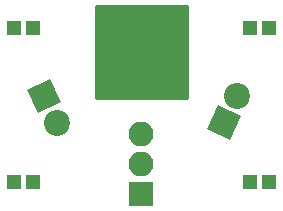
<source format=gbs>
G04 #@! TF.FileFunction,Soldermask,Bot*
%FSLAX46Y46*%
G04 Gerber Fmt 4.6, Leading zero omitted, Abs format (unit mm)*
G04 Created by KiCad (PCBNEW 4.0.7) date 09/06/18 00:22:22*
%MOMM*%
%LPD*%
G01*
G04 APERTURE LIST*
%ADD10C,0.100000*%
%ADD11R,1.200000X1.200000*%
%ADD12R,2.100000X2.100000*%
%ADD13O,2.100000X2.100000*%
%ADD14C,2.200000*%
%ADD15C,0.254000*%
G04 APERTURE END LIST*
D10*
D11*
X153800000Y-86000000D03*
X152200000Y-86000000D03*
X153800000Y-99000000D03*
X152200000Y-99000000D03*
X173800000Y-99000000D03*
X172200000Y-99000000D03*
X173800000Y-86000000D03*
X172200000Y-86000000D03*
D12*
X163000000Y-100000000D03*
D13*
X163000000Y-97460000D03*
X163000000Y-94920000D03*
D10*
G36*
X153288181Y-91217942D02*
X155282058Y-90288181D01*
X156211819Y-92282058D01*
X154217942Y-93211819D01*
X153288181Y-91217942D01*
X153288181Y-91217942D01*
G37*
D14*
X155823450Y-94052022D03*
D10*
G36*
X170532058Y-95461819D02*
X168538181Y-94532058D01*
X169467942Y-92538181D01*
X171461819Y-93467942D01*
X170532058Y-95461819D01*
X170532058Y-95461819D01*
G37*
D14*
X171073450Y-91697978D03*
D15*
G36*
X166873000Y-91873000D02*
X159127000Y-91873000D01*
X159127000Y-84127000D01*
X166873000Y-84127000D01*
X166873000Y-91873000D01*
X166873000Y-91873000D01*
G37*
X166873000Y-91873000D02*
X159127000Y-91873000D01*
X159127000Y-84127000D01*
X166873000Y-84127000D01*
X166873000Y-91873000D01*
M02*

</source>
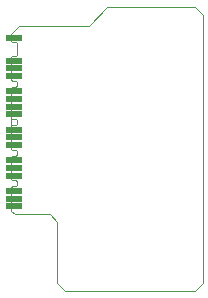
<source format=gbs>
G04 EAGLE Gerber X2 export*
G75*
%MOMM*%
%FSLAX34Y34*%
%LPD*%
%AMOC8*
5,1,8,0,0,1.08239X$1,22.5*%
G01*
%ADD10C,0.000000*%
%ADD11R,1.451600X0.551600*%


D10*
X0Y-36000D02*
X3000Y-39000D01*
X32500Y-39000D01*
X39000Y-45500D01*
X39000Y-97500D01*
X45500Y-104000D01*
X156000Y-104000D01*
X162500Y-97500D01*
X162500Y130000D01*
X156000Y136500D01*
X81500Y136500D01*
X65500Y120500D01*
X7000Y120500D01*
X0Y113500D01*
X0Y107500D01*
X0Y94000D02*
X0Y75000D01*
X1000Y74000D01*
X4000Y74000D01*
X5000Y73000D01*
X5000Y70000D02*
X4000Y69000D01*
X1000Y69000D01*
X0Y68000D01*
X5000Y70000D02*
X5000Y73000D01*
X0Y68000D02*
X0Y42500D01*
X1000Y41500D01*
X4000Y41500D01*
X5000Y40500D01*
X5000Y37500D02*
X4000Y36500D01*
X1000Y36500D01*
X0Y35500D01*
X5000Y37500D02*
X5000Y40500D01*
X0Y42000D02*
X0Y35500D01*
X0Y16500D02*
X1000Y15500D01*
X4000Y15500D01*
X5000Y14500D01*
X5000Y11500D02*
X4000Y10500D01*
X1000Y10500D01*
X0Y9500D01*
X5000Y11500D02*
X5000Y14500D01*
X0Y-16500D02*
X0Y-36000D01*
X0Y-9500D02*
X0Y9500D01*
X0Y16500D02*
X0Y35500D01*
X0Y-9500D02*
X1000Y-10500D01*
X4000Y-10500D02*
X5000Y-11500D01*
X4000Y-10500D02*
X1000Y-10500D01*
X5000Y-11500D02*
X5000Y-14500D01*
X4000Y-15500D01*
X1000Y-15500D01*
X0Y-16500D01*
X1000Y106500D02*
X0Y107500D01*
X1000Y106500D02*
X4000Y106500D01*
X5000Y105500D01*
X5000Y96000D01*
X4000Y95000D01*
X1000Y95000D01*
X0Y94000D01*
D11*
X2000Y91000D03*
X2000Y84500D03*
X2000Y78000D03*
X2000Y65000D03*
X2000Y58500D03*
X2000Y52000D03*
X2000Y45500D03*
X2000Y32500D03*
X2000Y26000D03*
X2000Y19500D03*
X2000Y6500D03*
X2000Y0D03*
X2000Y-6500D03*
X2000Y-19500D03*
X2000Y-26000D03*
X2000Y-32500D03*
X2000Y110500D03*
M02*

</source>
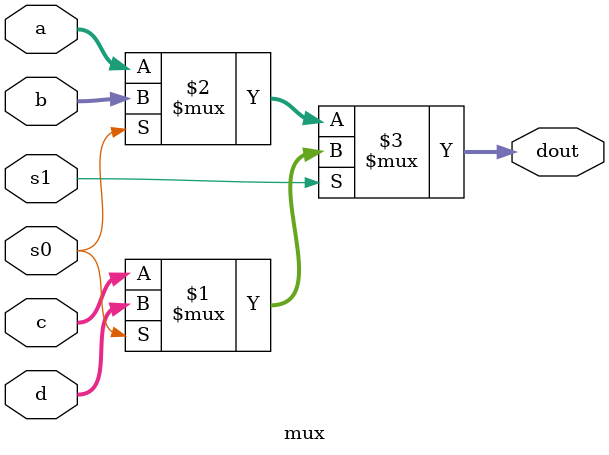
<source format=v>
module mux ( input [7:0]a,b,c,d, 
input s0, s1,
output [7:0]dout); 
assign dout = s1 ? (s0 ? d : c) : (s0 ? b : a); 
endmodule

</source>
□ □ □
**ASSIGNED TASK:**
Once you find the line with "G04 APERTURE LIST*" in the entries above, output it and each line after it up to and including the line with "X170532058Y-95461819D02*", and nothing else.

**SOLUTION FOR THIS TASK:**
G04 APERTURE LIST*
%ADD10C,0.100000*%
%ADD11R,1.200000X1.200000*%
%ADD12R,2.100000X2.100000*%
%ADD13O,2.100000X2.100000*%
%ADD14C,2.200000*%
%ADD15C,0.254000*%
G04 APERTURE END LIST*
D10*
D11*
X153800000Y-86000000D03*
X152200000Y-86000000D03*
X153800000Y-99000000D03*
X152200000Y-99000000D03*
X173800000Y-99000000D03*
X172200000Y-99000000D03*
X173800000Y-86000000D03*
X172200000Y-86000000D03*
D12*
X163000000Y-100000000D03*
D13*
X163000000Y-97460000D03*
X163000000Y-94920000D03*
D10*
G36*
X153288181Y-91217942D02*
X155282058Y-90288181D01*
X156211819Y-92282058D01*
X154217942Y-93211819D01*
X153288181Y-91217942D01*
X153288181Y-91217942D01*
G37*
D14*
X155823450Y-94052022D03*
D10*
G36*
X170532058Y-95461819D02*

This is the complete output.